Chadwick was born in England in 1824, but soon made his voyage to the New World, where he went on to become an American sports writer. All Chadwick did to contribute to the game of baseball was write about it extensively in its infancy, coin the abbreviation "K" to stand for strikeouts and invent the box score. So, you know, almost everything.
In 1908, Chadwick caught a cold after attending an exhibition game at the Polo Grounds. That eventually became pneumonia, and then heart failure. He woke up just long enough to ask about the Superbas-Giants game, but he couldn't pull through.
Upon Chadwick's death, he willed his personal baseball library to one of the sport's legends, Albert Spalding. Spalding's widow later bequethed the documents to the New York Public library. The Spalding Collection included photographs of old-timey photographs, more than 3,000 books and pamphlets, scorebooks and other materials, including this 1889 drawing by Chadwick.
The illustration outlines the basic rules differentiating between fair and foul balls in play.
Now, 126 years later, Statcast™ publishes exit velocity on home runs and route efficiency to evaluate efforts in the field nearly instantaneously. There's even a stats page that let's you sort by launch speed. The future, right?

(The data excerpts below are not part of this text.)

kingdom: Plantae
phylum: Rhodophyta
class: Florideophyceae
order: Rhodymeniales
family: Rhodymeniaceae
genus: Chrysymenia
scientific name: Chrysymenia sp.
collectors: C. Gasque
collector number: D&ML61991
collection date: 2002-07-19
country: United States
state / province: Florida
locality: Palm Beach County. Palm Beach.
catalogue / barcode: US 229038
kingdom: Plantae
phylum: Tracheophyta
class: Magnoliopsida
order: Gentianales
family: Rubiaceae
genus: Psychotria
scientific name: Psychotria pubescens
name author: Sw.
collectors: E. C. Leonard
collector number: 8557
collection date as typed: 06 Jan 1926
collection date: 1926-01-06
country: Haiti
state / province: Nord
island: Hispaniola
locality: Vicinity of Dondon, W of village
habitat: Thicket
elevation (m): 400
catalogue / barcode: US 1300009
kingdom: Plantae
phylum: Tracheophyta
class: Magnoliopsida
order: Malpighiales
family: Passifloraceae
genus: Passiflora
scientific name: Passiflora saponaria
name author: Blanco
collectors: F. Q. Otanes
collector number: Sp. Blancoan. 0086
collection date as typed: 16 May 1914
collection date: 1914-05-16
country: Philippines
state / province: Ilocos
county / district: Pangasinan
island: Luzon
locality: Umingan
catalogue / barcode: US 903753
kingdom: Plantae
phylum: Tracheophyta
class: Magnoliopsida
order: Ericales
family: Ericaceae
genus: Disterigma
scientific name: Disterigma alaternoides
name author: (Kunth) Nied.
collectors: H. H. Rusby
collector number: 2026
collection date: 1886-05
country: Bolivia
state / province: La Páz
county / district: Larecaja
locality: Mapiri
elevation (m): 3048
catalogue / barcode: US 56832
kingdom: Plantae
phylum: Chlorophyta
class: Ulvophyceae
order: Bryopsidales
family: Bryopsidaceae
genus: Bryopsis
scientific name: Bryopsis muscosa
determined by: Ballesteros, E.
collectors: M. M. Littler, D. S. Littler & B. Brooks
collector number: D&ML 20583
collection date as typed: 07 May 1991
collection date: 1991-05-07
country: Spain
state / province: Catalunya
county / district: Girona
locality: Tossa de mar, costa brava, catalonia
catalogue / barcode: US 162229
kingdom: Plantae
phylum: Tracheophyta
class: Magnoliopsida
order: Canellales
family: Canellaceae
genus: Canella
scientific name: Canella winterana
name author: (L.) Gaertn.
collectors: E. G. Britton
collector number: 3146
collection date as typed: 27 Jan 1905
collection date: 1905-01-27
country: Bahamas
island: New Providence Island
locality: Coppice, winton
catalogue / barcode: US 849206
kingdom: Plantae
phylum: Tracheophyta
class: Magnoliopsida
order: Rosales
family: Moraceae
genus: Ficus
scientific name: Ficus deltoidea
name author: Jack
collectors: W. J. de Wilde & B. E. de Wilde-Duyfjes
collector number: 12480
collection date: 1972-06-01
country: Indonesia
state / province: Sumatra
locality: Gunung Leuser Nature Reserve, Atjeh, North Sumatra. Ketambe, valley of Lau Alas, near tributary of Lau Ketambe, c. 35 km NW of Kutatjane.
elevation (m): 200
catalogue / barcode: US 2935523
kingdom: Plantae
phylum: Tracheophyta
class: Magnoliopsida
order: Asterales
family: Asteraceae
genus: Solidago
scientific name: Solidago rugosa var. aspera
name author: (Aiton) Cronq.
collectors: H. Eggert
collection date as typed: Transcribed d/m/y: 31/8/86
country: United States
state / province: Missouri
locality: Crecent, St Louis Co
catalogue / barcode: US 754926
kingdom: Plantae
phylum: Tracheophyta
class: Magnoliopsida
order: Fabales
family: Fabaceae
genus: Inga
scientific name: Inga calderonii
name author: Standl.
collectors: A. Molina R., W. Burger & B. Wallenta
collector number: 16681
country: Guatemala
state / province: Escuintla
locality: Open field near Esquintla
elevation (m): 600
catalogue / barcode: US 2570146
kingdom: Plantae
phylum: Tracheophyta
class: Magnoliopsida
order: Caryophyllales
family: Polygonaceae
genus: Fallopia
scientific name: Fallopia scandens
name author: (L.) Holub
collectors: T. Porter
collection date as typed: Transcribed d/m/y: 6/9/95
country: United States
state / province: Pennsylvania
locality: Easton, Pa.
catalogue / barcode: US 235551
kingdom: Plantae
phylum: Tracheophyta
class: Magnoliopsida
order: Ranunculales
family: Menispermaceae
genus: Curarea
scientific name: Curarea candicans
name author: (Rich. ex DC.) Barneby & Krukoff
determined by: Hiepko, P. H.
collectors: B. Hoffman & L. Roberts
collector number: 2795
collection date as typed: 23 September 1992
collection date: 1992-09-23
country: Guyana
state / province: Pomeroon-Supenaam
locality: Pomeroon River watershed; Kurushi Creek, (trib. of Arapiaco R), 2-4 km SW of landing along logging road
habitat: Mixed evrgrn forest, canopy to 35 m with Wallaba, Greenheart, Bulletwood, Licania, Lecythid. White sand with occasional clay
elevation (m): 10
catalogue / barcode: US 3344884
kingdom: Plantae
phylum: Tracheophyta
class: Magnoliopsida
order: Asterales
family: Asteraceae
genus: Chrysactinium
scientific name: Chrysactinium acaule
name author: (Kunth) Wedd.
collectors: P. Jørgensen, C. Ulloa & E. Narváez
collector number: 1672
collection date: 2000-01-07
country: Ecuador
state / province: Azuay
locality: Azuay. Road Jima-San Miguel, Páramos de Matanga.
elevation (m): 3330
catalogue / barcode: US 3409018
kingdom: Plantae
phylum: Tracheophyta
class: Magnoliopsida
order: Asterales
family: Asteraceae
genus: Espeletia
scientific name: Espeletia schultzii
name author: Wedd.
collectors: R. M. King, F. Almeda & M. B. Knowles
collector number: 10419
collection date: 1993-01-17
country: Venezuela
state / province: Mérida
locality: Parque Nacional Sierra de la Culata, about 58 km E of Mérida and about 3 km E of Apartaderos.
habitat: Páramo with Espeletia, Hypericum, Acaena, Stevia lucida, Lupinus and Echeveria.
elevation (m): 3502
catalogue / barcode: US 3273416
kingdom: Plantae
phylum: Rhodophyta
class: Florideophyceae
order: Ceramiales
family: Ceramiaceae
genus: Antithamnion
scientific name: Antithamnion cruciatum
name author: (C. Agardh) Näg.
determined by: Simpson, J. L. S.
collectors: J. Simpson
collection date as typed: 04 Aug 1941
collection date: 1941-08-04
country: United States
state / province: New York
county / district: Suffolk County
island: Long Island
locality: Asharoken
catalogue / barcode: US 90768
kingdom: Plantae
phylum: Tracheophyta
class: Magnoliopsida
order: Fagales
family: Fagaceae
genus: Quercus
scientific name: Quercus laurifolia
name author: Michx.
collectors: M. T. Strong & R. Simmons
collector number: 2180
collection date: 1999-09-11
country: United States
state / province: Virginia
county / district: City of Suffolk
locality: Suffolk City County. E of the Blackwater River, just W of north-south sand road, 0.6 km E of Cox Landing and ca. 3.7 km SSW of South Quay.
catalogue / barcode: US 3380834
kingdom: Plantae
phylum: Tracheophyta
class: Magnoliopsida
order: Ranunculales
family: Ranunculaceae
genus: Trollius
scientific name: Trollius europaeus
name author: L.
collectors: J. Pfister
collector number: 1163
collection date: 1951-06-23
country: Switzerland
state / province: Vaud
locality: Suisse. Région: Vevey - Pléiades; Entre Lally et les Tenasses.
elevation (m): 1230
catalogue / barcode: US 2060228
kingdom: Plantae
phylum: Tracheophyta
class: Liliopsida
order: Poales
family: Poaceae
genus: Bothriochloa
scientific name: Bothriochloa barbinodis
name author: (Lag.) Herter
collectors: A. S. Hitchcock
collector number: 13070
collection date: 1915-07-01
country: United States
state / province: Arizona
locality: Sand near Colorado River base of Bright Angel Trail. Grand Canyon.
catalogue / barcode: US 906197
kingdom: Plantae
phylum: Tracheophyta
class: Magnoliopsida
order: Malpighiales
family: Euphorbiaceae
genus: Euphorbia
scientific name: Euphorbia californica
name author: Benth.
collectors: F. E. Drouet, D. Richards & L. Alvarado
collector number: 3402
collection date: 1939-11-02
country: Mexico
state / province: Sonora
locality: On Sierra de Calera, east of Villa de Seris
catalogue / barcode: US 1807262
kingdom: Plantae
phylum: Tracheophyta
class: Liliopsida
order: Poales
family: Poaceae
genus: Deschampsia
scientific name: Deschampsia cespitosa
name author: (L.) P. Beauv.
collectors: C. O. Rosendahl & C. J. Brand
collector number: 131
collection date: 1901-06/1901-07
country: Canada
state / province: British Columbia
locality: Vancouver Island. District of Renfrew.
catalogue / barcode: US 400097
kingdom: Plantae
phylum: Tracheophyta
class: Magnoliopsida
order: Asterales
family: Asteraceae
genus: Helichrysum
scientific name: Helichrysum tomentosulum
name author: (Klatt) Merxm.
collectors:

Can't wait for the year 2045 when digital renderings of a player's spray charts are superimposed over the playing surface to help fielders allign properly and hitters have contact lenses that display breaking pitches in different colors. See you there?
If you can't wait until then, feel free to check out the ghosts of baseball statisticians past over at MLB's Baseball Memory Lab where you'll find Chadwick's old love letters and business cards, boxscores and photographs. It's the best way you can waste a rainy afternoon with no live sports (trust us, we're doing the same thing).